For five years, Lillien was online executive producer for TV Land and director of convergence development at Nickelodeon online. Next she was a producer for new media at Telepictures (Warner Bros.).[9] She quit her job and started the Hungry Girl brand in 2004, with a weekly email (originally Tips and Tricks ... for Hungry Chicks).
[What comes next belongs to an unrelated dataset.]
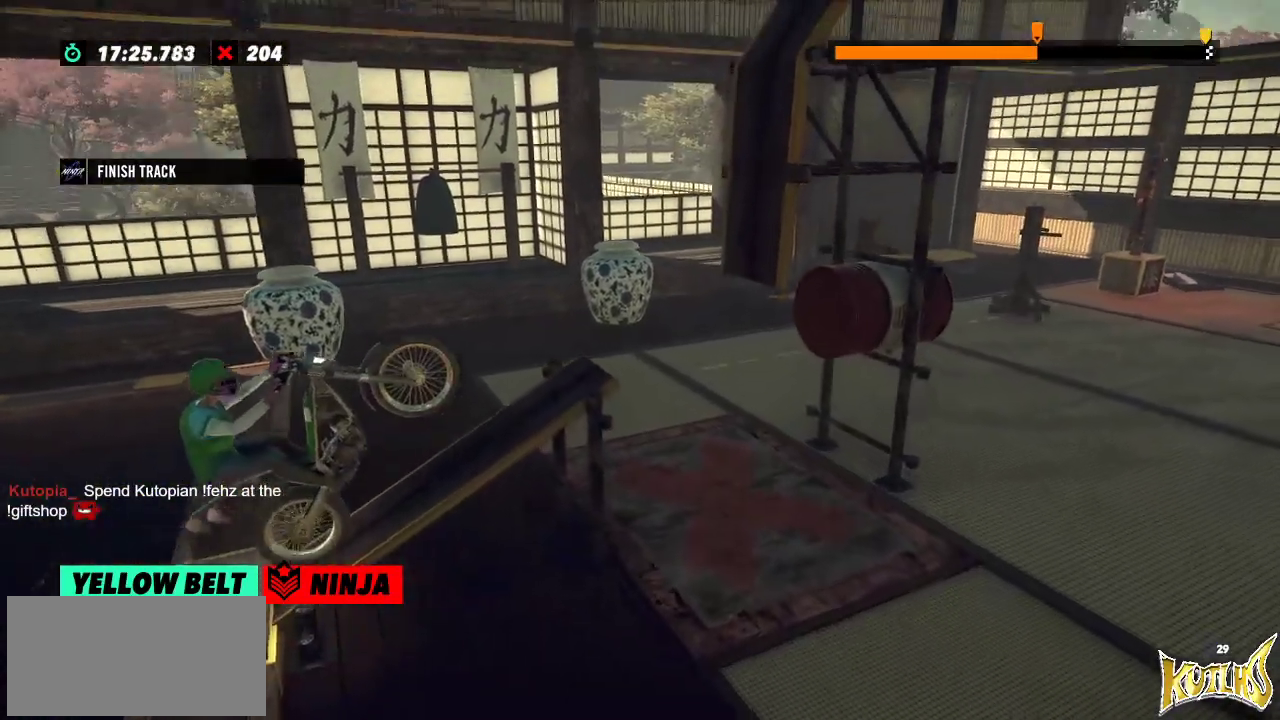
{"buttons": [], "left_stick": "center", "events": [[200, "L2", "down"], [267, "left_stick", "left"], [400, "left_stick", "center"], [467, "L2", "up"]]}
She has averaged over one million subscribers.[10] The content consists mainly of recipes and life hacks,[11] written in a pink, exclamation-point, LOL style; or as Lillien once put it, "getting excited over silly things [...] When I launched Hungry Girl, I wanted it to be the same...writing style[:] conversational and excited, [like] writing about teen stars, and pop stars...".[12]

Regular advertisers across media have included Weight Watchers, Dreyers light ice cream, and General Mills, later including Green Giant, Quaker, The Laughing Cow cheeses, and Beyond Better Foods.[citation needed]

Media

As a writer, Lillien has had a weekly column on the Weight Watchers website and has written for Redbook magazine. She has appeared on cooking shows like Rachael Ray.[10]
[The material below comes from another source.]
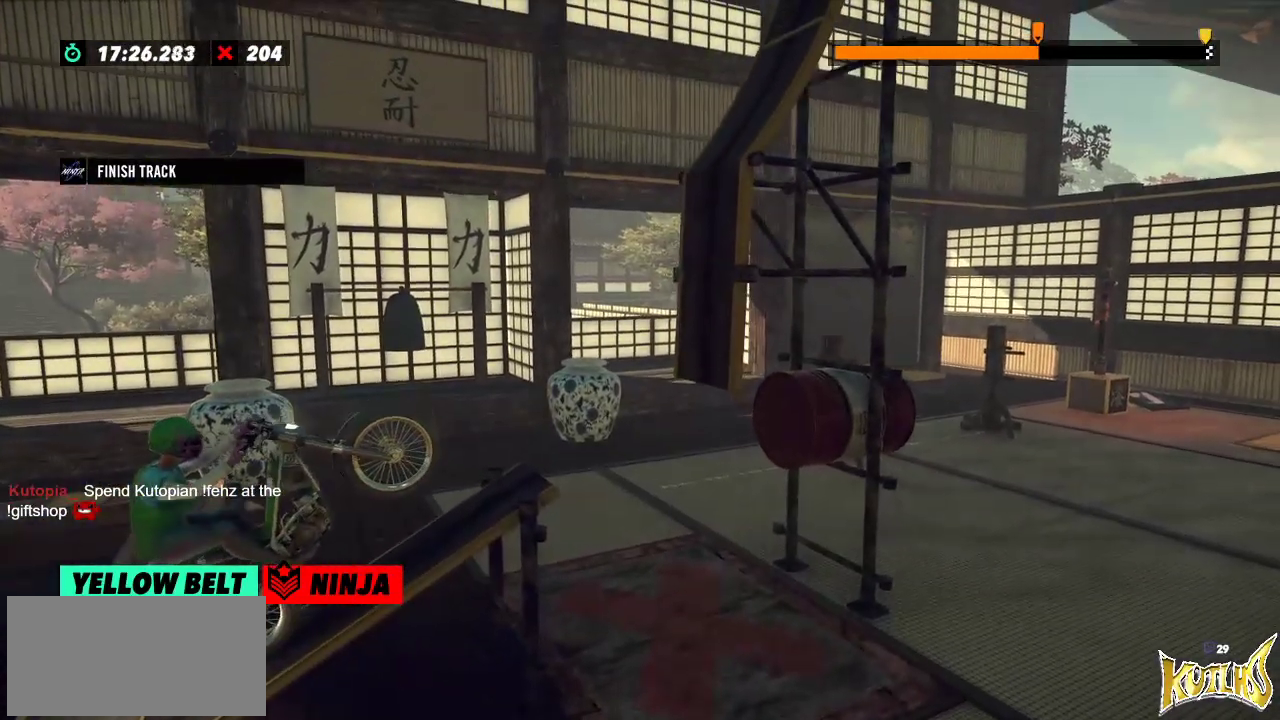
{"buttons": [], "left_stick": "center", "events": []}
In 2011 and 2012, Triage Entertainment produced 36 episodes of a Hungry Girl program; they aired on Cooking Channel and Food Network. The recipes of the 2012 season remain online.[13]

The Meredith Corporation began a quarterly Hungry Girl magazine in 2018.[14]

Personal life

In 2002, Lillien married writer/producer Dan Schneider. The couple have no children, but they have a dog named Lolly,[15] and live in Hidden Hills, California.[16]